I am thrilled to take part in this debate on London Fashion Week, which has been one of the highlights of British fashion and creativity since it began in February 1984. London’s is the youngest of the big four fashion weeks; the others are in New York, Milan and Paris. Full disclosure: my partner is one of the global editors at Condé Nast, which owns publications that are iconic brands from GQ, which I was delighted to see championing and celebrating all things British in its latest edition, to Tatler, Traveller, Wired, Glamour, The New Yorker and very possibly the most famous of all, Vogue.
In 2019, Vogue characterised London’s essence as “fearless imagination” and explained how fashion has long allowed designers to explore “tongue-in-cheek rebellion”. Perhaps the most famous is Vivienne Westwood, who was born in Hollingworth village just north-west of Derbyshire. London Fashion Week provides us all with a brilliant opportunity to champion designers and creatives from right across our country. I remember poring over borrowed and old copies of Vogue as a teenager living in a council house in Nottingham and aspiring to feel as classy and fancy-pants as some of the women I saw and read about.
Through an introduction from Chris Warren at Condé Nast, I had the great pleasure of meeting Claire Singer and Ottilie Chichester at Vogue, who told me how they have recently launched the initiative “Vogue Values”, under the banner “Fashion is for everyone”. It is an attempt to recognise that fashion can be a driver of positive change, not just in terms of creativity and culture, but in addressing overproduction, waste and exclusion. When publications as influential as Vogue begin to put sustainability and inclusivity at the centre of their agenda, that suggests that London Fashion Week and the UK fashion industry are entering a new era in which creativity, commerce and responsibility are at the centre. It is so exciting to see British platforms helping to lead that change.

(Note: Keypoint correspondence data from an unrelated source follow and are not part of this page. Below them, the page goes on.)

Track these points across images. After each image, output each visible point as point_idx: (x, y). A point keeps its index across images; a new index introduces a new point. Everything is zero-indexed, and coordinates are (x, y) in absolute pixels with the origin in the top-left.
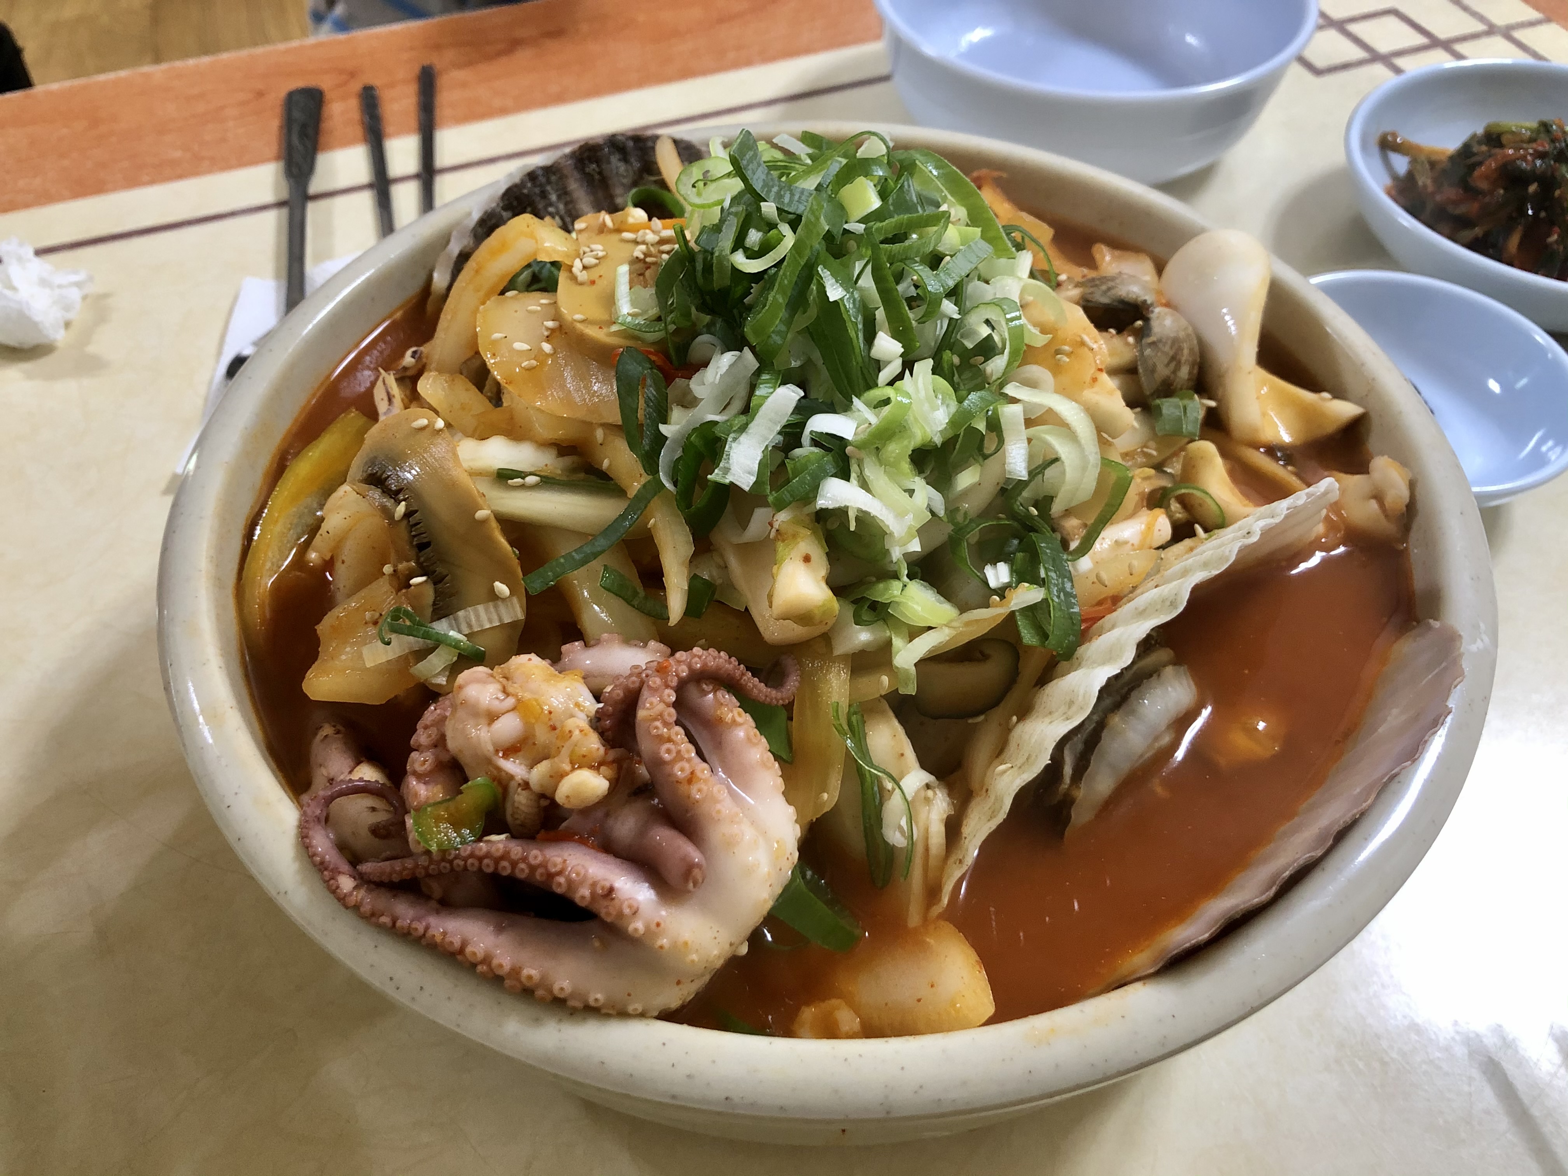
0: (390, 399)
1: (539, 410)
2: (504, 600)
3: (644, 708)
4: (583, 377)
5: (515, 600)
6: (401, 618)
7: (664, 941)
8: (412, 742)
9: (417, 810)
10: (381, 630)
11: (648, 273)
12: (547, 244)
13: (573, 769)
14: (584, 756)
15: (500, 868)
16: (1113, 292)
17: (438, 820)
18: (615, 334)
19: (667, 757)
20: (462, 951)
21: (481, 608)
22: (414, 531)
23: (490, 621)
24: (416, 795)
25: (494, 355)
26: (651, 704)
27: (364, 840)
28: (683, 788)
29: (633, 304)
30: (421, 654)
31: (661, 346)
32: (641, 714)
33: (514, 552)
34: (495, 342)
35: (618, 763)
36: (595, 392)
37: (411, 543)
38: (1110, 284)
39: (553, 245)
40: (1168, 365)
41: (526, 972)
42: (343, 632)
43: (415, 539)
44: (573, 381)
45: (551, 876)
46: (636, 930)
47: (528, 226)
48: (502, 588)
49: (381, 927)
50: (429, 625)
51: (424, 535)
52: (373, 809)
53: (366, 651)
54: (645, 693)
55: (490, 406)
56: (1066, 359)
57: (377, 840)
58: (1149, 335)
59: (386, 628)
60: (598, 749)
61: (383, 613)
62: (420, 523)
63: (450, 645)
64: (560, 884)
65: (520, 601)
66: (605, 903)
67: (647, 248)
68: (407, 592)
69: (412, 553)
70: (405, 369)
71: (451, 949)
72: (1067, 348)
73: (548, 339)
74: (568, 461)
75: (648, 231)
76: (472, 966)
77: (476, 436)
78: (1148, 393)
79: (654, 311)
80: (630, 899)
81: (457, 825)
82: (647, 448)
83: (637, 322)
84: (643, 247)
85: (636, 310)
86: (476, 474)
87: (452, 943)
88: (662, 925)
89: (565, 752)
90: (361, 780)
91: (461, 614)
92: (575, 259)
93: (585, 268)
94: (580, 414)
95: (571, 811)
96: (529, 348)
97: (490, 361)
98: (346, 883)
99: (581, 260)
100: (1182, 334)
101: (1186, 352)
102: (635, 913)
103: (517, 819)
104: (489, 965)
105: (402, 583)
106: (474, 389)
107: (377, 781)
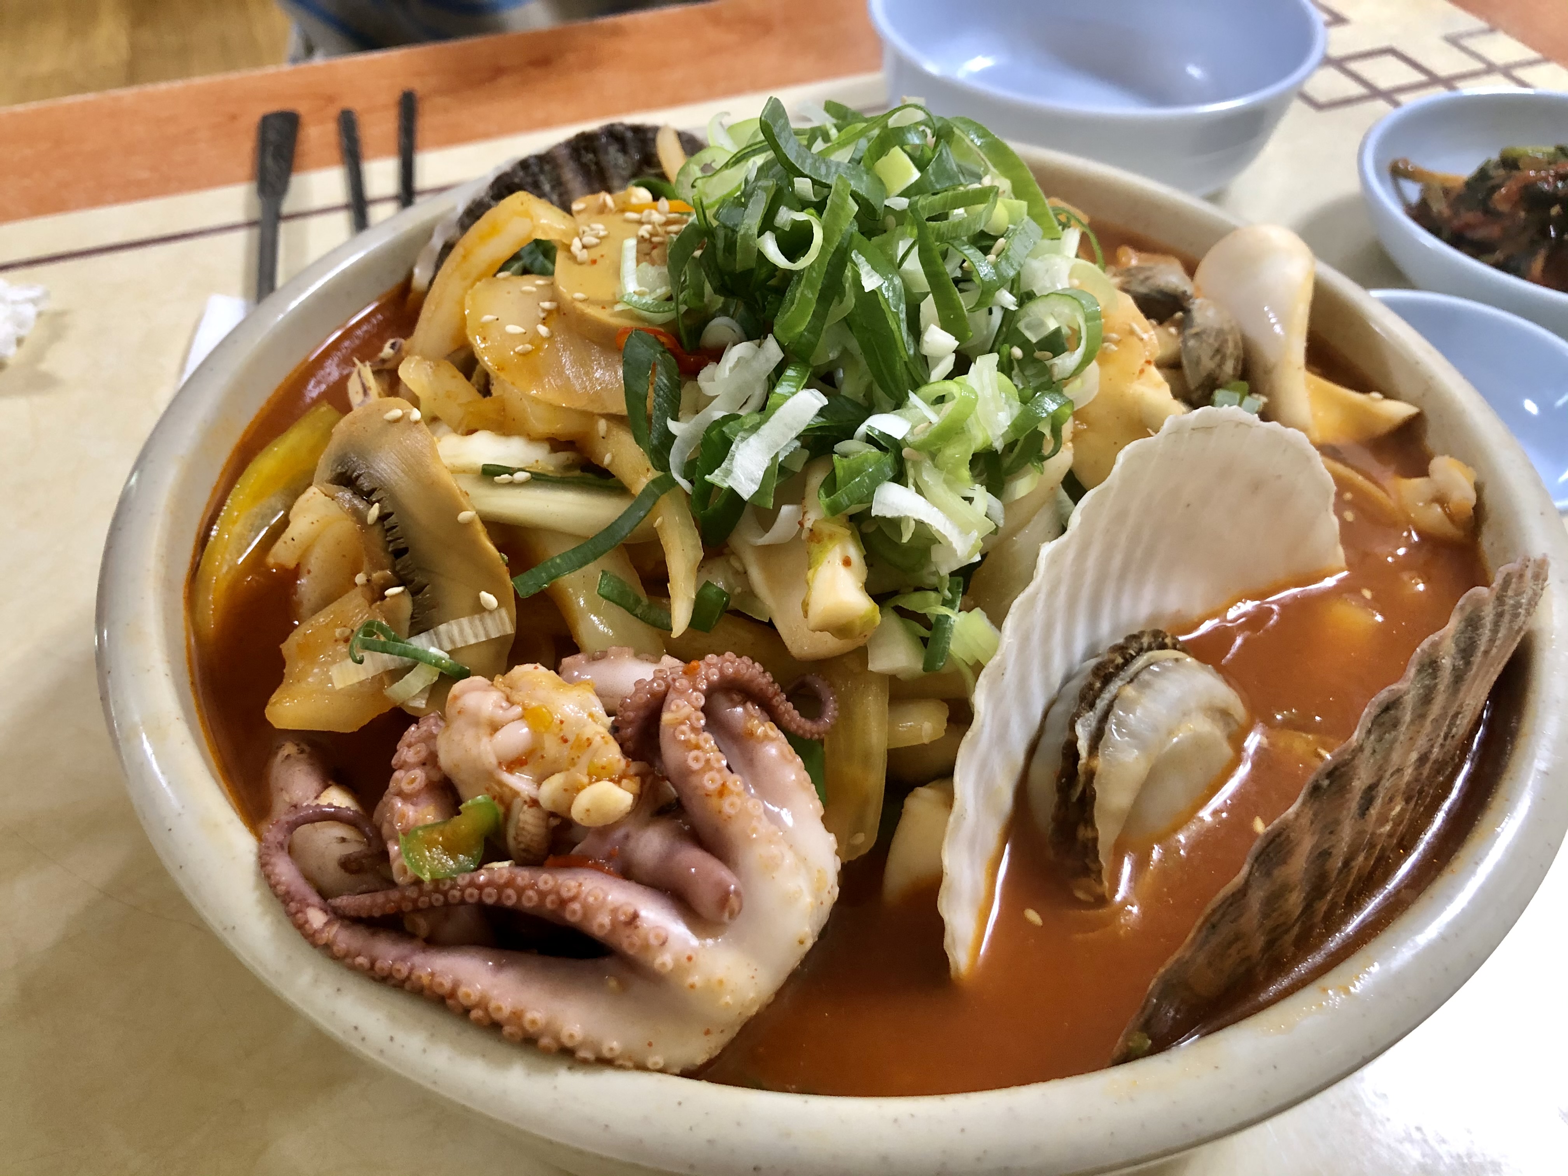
0: (365, 390)
1: (535, 400)
2: (491, 612)
3: (669, 710)
4: (583, 363)
5: (504, 612)
6: (375, 634)
7: (696, 979)
8: (393, 762)
9: (406, 832)
10: (351, 647)
11: (655, 253)
12: (544, 221)
13: (591, 783)
14: (603, 768)
15: (504, 896)
16: (1151, 281)
17: (431, 844)
18: (621, 314)
19: (695, 766)
20: (453, 994)
21: (465, 621)
22: (390, 536)
23: (476, 636)
24: (403, 816)
25: (484, 339)
26: (678, 706)
27: (332, 874)
28: (714, 801)
29: (640, 282)
30: (397, 674)
31: (671, 327)
32: (667, 717)
33: (503, 559)
34: (485, 326)
35: (642, 776)
36: (597, 379)
37: (385, 550)
38: (1148, 273)
39: (550, 222)
40: (1212, 358)
41: (530, 1016)
42: (309, 651)
43: (391, 545)
44: (573, 367)
45: (563, 903)
46: (664, 965)
47: (522, 204)
48: (488, 599)
49: (354, 969)
50: (408, 641)
51: (401, 540)
52: (343, 840)
53: (334, 672)
54: (670, 697)
55: (479, 396)
56: (1113, 347)
57: (347, 875)
58: (1191, 327)
59: (357, 644)
60: (619, 760)
61: (355, 629)
62: (396, 526)
63: (430, 663)
64: (574, 912)
65: (509, 613)
66: (628, 932)
67: (654, 227)
68: (381, 605)
69: (387, 560)
70: (383, 361)
71: (440, 991)
72: (1114, 336)
73: (544, 321)
74: (562, 457)
75: (654, 212)
76: (465, 1012)
77: (459, 432)
78: (1192, 387)
79: (662, 291)
80: (657, 927)
81: (451, 850)
82: (655, 442)
83: (644, 301)
84: (649, 227)
85: (643, 289)
86: (459, 471)
87: (441, 985)
88: (694, 959)
89: (584, 761)
90: (330, 805)
91: (442, 628)
92: (573, 238)
93: (584, 247)
94: (580, 404)
95: (587, 829)
96: (523, 331)
97: (479, 344)
98: (317, 918)
99: (581, 240)
100: (1226, 327)
101: (1231, 344)
102: (664, 943)
103: (520, 843)
104: (486, 1009)
105: (377, 594)
106: (461, 376)
107: (348, 808)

It filters down to our high streets and shopping habits, too. In Melbourne, in my constituency of South Derbyshire, Best Kept Secret is a dress agency selling pristine-quality, previously loved designer clothing. It offers high-end brands such as Dolce & Gabbana, Versace and Louis Vuitton. We also have some brilliant charity shops giving clothes a second lease of life. In Swadlincote, our Sue Ryder charity shop is a bargain hunter’s paradise, as well as raising money for those experiencing grief, and the Salvation Army offers affordable vintage clothing and raises money for homeless shelters in the UK and disaster relief overseas.
It is great to see young people focusing on sustainability. Students at Burton and South Derbyshire college have worked with Loved Once Again to bring sustainability to life through a series of innovative projects. And there are a great many MPs—women and men—who buy their clothes on sites such as eBay and Vinted. Our very own hon. Friend the Member for Milton Keynes Central (Emily Darlington) is inspiring people, including my office manager, with her #NoBuyingNew campaign. Each day, she says where her outfits were from. They are always vintage, which helps to reduce waste to landfill one outfit at a time. Her socials are most certainly worth a follow. I wonder whether at London Fashion Week 2026 there might be room for an MPs’ runway.